I searched around and the best I found for my case was this YouTube video, but I’m not entirely sure if the way the person in it sets up the PHP files is secure / correct.
For the sake of argument, let’s suppose this is my file structure:
If I want a folder like this one:
Where should I put it? Outside htdocs? Inside? If it’s the latter, am I supposed to use the “Directory Privacy” thing-y in the cPanel to restrict access to the server folder? If so, would you still be able to make HTTP requests to the PHP files - doing this, is that even secure?

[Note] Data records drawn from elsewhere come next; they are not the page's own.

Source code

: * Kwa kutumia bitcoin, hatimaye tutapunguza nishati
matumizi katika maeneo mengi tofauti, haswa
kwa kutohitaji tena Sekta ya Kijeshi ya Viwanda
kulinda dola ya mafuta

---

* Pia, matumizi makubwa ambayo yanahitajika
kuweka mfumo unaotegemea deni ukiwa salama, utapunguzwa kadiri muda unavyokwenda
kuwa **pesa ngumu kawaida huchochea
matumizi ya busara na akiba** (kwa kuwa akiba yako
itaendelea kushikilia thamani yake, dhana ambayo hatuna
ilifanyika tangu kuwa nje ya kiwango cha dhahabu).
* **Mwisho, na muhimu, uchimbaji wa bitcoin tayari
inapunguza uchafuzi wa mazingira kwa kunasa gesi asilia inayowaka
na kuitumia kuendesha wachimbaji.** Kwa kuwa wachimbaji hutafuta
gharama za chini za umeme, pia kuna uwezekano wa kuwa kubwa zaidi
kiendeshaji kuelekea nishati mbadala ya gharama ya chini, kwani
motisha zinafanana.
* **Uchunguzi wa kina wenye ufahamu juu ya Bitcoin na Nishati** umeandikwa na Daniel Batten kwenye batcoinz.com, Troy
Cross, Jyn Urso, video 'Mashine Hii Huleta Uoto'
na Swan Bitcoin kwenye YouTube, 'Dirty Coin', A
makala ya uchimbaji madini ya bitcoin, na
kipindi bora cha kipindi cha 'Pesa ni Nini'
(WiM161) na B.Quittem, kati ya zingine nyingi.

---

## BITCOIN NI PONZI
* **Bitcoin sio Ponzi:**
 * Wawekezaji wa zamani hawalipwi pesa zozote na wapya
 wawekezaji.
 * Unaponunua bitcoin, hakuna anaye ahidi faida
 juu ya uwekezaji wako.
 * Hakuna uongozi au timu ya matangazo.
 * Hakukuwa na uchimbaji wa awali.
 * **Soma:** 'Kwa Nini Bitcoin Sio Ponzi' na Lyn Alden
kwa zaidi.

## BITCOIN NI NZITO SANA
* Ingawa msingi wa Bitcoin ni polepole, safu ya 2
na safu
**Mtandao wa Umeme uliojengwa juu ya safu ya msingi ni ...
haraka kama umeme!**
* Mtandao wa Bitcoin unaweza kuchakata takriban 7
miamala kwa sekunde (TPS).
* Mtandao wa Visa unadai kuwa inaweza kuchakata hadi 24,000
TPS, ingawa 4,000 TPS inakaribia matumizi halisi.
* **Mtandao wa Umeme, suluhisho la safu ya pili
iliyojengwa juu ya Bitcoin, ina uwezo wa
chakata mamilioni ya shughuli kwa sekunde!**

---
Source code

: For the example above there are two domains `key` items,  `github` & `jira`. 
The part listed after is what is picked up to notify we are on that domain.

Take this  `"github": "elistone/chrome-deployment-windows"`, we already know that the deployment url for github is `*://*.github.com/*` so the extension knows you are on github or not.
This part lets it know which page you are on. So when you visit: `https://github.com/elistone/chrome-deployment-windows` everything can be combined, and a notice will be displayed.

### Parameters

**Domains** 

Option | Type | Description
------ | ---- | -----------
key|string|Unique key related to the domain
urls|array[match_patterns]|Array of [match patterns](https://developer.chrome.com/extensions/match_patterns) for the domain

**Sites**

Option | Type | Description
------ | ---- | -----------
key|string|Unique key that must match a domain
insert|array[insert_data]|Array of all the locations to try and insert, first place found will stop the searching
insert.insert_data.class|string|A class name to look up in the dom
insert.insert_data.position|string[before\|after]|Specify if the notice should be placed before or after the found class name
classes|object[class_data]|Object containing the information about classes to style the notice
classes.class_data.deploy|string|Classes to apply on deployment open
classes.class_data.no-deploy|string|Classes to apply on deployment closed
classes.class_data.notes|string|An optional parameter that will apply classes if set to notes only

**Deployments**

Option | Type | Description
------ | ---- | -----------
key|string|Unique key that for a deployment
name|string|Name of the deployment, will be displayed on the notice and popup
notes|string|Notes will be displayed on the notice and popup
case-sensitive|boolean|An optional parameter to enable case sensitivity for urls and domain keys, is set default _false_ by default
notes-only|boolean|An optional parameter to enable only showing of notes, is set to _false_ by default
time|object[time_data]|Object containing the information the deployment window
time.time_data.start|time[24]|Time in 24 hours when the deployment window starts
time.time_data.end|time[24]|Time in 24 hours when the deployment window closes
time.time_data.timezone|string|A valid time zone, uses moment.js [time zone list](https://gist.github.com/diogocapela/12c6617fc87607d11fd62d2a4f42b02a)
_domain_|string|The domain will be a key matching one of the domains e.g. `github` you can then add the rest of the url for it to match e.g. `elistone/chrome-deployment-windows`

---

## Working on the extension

Haven’t really gotten much experience with web applications. Any help would be appreciated!
First of all, the server folder would have to go inside htdocs, file accessing outside of this folder is strictly forbidden. The PHP code inside the folders would be hidden anyway, so you wouldn’t have to worry about that. I have never worked with SQLite before, so I can’t tell you what people would see.
Protecting your SQLite database against public access is a very good idea, because you definitely don’t want people to be able to download it. But uploading files outside the htdocs directory is not possible, and PHP can’t access files there either, so that’s not an option.
The setup in your second screenshot works very well for this. In that situation, you can just create a file with the name .htaccess in the db folder with the contents Require all denied and nobody will be able to access that database through a browser.